◆ **EXERCISE**:
Write out the records line for line, beginning at the very first line and ending after the line that contains "Riferimenti bibliografici".

◆ **DATA SHOWN**:
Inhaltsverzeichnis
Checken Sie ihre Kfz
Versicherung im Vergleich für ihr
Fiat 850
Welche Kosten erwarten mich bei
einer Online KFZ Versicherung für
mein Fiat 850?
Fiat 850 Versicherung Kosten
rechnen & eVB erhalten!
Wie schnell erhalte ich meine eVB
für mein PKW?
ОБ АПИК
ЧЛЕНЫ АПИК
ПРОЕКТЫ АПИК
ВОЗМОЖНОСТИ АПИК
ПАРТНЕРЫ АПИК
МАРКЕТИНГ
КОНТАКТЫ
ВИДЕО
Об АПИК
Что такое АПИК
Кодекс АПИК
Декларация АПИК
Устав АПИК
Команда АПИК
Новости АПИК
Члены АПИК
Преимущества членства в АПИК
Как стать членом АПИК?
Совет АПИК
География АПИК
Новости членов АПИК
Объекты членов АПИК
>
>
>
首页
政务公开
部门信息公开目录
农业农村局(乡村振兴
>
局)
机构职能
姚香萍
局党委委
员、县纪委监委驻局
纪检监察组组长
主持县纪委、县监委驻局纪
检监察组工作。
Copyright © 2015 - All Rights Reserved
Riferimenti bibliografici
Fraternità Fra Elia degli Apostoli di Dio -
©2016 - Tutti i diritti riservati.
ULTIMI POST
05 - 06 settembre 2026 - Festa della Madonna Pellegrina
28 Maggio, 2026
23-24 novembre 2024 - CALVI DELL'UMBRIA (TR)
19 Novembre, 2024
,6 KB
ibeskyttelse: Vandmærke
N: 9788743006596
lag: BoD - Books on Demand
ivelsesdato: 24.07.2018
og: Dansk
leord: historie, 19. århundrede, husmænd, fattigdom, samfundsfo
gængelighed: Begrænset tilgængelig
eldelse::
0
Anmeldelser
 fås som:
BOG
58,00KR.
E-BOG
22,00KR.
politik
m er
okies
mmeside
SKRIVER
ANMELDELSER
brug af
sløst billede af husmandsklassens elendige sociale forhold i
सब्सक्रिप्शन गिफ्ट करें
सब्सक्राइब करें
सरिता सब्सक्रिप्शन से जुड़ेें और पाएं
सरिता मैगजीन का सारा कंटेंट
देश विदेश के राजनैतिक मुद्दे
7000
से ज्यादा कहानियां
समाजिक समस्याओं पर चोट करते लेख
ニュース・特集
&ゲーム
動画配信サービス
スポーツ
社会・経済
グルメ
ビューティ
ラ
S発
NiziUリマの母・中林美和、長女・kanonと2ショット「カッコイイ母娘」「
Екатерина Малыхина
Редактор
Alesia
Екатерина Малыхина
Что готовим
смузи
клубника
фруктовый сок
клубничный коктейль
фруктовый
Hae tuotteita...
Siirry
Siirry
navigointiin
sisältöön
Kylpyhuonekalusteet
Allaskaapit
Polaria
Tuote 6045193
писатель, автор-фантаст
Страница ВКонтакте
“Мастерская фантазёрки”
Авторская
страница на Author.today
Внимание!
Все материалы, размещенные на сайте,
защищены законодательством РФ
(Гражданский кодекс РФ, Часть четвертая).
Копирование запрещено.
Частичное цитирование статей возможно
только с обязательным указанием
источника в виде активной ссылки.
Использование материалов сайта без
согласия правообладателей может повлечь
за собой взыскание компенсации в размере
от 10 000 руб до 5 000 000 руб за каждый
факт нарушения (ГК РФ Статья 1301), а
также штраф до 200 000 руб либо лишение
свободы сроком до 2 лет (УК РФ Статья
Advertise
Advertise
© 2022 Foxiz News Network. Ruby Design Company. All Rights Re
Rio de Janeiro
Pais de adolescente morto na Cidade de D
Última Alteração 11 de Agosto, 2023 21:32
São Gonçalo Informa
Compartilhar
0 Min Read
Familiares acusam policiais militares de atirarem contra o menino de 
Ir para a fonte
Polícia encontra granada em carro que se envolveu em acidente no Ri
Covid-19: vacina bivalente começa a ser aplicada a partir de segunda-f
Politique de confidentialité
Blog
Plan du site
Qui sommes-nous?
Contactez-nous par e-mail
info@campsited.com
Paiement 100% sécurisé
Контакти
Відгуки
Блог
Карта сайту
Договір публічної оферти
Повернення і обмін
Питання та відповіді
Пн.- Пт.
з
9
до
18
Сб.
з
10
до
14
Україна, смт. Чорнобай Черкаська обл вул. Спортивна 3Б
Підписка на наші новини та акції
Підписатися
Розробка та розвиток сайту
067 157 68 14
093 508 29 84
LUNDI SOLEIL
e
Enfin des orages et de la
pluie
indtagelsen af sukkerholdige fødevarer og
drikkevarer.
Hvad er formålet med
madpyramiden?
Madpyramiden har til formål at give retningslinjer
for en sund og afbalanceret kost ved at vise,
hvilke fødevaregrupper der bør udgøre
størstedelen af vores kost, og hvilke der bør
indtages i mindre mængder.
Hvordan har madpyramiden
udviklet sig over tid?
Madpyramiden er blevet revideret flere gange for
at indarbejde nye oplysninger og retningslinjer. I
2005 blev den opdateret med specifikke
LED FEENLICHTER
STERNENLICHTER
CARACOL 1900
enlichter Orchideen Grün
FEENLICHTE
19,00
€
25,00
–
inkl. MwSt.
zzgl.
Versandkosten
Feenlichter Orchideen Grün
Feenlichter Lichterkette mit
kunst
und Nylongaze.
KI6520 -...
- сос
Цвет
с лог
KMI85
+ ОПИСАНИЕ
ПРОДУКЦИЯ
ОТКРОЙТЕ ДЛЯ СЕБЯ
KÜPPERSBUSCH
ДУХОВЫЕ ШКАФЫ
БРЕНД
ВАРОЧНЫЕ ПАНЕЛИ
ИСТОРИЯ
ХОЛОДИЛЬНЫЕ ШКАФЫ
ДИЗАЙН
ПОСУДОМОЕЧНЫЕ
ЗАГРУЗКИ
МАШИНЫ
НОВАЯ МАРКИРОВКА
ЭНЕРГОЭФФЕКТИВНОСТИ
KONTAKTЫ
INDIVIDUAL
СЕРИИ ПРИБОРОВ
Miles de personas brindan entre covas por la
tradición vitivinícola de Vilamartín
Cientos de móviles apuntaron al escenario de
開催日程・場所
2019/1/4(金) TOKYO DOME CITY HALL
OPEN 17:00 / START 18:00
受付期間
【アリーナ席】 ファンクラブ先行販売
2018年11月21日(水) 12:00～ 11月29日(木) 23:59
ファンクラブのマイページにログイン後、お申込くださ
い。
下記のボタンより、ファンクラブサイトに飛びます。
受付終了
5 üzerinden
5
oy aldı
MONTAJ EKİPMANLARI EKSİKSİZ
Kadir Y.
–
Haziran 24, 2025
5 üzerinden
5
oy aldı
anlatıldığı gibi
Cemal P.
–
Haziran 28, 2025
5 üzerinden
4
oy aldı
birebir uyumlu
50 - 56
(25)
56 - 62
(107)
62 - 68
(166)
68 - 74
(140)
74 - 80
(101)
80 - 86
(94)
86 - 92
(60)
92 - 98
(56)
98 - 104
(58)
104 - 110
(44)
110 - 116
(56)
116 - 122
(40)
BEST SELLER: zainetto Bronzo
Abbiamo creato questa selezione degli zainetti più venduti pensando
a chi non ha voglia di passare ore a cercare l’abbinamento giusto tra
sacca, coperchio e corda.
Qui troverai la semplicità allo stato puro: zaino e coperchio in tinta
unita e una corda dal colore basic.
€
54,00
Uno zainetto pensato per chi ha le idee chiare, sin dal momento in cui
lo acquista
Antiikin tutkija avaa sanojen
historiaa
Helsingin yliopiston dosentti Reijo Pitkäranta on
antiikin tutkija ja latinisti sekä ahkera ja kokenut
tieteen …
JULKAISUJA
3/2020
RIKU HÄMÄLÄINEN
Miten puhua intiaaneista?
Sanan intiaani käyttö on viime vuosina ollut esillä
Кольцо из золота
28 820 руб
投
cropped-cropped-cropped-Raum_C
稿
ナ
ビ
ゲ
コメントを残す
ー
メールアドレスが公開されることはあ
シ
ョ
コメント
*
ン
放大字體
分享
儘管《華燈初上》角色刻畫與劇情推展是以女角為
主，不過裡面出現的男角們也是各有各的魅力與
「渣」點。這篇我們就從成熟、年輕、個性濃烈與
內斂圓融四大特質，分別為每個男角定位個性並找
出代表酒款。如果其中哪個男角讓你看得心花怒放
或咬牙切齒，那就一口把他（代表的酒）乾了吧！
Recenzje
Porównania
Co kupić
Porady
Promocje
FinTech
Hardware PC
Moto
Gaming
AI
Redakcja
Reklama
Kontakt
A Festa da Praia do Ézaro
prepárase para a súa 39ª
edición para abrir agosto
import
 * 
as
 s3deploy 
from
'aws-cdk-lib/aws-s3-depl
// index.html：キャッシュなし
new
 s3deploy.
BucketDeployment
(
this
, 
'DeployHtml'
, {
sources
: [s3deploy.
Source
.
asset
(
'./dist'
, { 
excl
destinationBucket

◆ **SOLUTION TO THIS TASK**:
Inhaltsverzeichnis
Checken Sie ihre Kfz
Versicherung im Vergleich für ihr
Fiat 850
Welche Kosten erwarten mich bei
einer Online KFZ Versicherung für
mein Fiat 850?
Fiat 850 Versicherung Kosten
rechnen & eVB erhalten!
Wie schnell erhalte ich meine eVB
für mein PKW?
ОБ АПИК
ЧЛЕНЫ АПИК
ПРОЕКТЫ АПИК
ВОЗМОЖНОСТИ АПИК
ПАРТНЕРЫ АПИК
МАРКЕТИНГ
КОНТАКТЫ
ВИДЕО
Об АПИК
Что такое АПИК
Кодекс АПИК
Декларация АПИК
Устав АПИК
Команда АПИК
Новости АПИК
Члены АПИК
Преимущества членства в АПИК
Как стать членом АПИК?
Совет АПИК
География АПИК
Новости членов АПИК
Объекты членов АПИК
>
>
>
首页
政务公开
部门信息公开目录
农业农村局(乡村振兴
>
局)
机构职能
姚香萍
局党委委
员、县纪委监委驻局
纪检监察组组长
主持县纪委、县监委驻局纪
检监察组工作。
Copyright © 2015 - All Rights Reserved
Riferimenti bibliografici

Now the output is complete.